Al retomar el tema con mis alumnos, les propuse que crear la justicia es un enorme desafío. Debemos concebirla, intentar construirla, evaluarla, reflexionar, dialogar, reconcebirla, reconstruirla, perseverar. Los textos que hemos leído de Bartolomé de las Casas les ayudaron a entender la magnitud del esfuerzo en el caso de la guerra. No intenté esbozar con ellos lo que es el ideal de justicia, ni siquiera la justicia en este caso. Concluimos, sin embargo, que es imprudente felicitarse por un acto que no construye ninguna justicia defendible, pero que aún ahora tenemos la oportunidad de seguir creándola.
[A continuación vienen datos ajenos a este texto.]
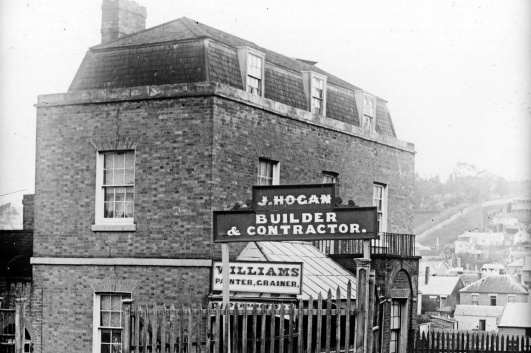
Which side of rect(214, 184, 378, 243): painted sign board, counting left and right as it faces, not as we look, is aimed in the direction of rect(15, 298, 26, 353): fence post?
right

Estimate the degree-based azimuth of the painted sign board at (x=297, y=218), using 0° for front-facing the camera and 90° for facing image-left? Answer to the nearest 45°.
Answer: approximately 0°

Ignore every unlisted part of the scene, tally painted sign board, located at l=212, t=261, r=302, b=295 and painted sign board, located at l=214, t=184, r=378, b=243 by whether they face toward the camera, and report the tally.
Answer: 2

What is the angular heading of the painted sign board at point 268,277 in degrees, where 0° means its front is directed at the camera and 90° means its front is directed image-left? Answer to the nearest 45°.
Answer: approximately 0°
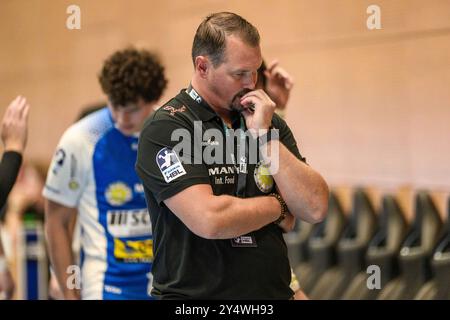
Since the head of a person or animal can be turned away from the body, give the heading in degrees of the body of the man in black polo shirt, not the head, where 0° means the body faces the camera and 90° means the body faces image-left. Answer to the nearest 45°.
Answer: approximately 315°

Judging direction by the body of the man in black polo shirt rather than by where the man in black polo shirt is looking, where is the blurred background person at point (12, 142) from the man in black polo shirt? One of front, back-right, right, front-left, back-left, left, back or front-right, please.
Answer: back
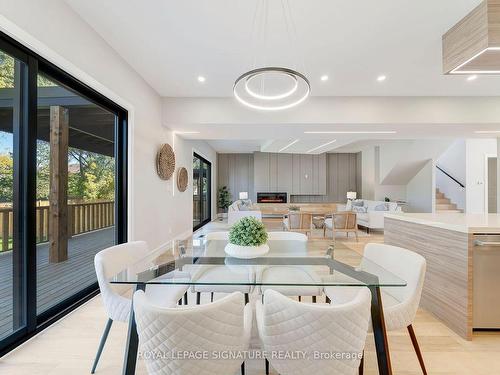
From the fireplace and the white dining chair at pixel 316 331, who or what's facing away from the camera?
the white dining chair

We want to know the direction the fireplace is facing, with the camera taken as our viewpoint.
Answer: facing the viewer

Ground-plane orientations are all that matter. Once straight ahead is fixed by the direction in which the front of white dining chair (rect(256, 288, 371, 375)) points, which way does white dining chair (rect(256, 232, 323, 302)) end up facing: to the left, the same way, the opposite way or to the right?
the opposite way

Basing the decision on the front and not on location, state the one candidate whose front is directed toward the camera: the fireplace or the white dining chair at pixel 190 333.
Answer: the fireplace

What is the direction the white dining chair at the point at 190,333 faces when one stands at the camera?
facing away from the viewer

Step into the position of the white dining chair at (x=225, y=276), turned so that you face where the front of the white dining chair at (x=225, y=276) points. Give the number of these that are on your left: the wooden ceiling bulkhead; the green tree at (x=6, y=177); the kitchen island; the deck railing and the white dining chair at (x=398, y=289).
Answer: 3

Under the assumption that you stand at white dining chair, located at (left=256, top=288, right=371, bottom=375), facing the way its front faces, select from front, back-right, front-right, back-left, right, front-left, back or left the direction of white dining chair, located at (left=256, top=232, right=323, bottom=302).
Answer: front

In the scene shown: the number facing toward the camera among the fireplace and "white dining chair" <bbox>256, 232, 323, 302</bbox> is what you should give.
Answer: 2

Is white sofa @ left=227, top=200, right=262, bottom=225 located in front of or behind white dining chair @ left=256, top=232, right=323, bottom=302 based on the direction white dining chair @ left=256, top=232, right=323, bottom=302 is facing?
behind

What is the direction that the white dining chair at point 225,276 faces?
toward the camera

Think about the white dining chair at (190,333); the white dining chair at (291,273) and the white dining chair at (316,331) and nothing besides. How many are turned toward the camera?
1

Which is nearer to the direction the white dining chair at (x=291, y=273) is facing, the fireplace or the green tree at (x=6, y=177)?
the green tree

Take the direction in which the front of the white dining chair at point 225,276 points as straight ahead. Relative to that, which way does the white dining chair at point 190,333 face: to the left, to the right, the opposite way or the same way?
the opposite way

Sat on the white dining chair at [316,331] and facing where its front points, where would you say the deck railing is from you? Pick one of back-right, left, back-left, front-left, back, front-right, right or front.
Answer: front-left

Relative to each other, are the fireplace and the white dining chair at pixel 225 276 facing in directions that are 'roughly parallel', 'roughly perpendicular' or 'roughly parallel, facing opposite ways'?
roughly parallel

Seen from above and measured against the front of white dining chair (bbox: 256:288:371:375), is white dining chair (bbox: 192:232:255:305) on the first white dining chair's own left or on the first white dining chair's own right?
on the first white dining chair's own left

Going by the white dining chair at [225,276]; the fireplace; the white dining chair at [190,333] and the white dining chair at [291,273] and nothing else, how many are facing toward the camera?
3

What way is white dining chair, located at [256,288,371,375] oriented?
away from the camera

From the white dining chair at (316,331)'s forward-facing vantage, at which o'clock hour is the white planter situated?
The white planter is roughly at 11 o'clock from the white dining chair.

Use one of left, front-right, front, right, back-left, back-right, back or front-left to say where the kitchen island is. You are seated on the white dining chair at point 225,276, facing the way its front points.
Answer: left

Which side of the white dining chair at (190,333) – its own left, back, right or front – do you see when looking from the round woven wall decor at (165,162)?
front
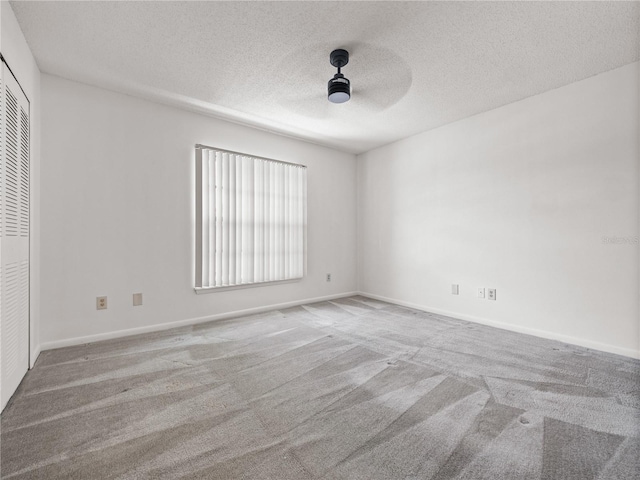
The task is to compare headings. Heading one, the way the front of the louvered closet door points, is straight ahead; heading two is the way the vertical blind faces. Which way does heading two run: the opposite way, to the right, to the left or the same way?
to the right

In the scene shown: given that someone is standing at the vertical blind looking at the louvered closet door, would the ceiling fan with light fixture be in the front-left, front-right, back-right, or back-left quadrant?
front-left

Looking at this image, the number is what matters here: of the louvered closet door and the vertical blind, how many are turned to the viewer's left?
0

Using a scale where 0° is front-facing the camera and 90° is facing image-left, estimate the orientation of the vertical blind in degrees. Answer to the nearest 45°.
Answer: approximately 315°

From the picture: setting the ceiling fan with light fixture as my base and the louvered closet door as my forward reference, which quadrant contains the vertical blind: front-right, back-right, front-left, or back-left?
front-right

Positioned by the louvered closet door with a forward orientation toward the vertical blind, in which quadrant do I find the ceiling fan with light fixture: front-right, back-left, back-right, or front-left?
front-right

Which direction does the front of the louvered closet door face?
to the viewer's right

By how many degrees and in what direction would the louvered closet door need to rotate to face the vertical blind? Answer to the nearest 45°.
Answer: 0° — it already faces it

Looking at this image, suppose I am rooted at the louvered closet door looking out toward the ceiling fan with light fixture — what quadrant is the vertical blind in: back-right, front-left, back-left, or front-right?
front-left

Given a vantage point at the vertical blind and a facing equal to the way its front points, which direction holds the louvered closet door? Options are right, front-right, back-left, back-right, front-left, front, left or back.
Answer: right

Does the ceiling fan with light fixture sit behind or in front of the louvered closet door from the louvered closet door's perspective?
in front
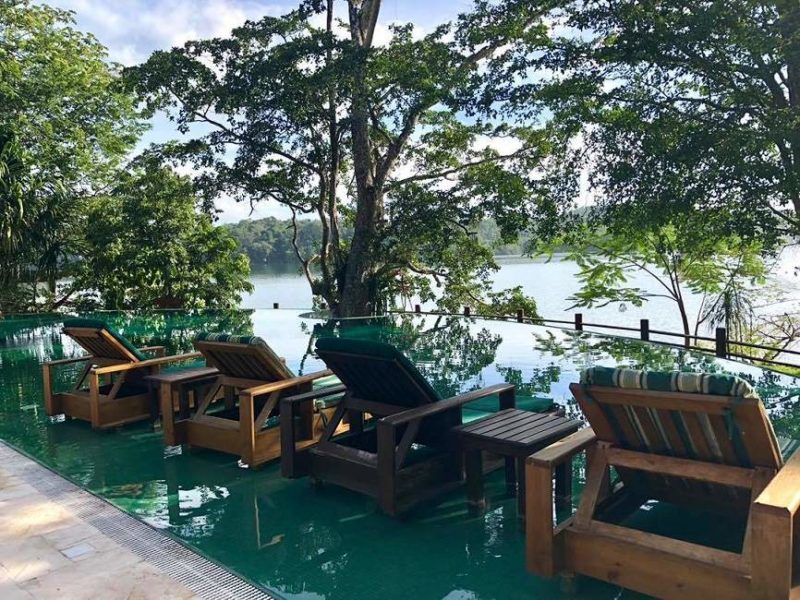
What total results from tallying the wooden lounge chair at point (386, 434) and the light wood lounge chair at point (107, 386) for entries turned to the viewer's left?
0
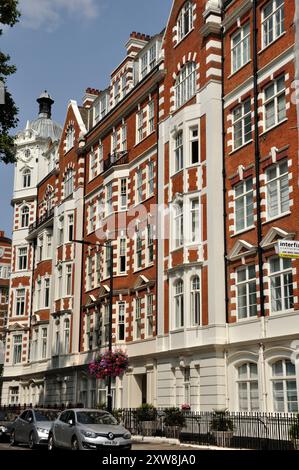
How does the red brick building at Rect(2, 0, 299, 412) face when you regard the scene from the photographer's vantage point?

¿Servirá la muerte de Bin Laden para sanar en parte las heridas de setiembre del 2001? ¿Para comenzar a cerrar el ciclo de guerras que se desató entonces? ¿Facilitará la liberación de personas injustamente detenidas en las prisiones militares estadounidenses? ¿Ayudará a detener el maltrato que han sufrido los musulmanes en los Estados Unidos y el mundo en la última década? ¿Nos conducirá a aplacar odios, reconciliar, y promover la paz? Ojalá sea así. Mi esperanza es que los universitarios neoyorquinos, como los costarricenses y los de todo el mundo, contribuyan a esta justa causa.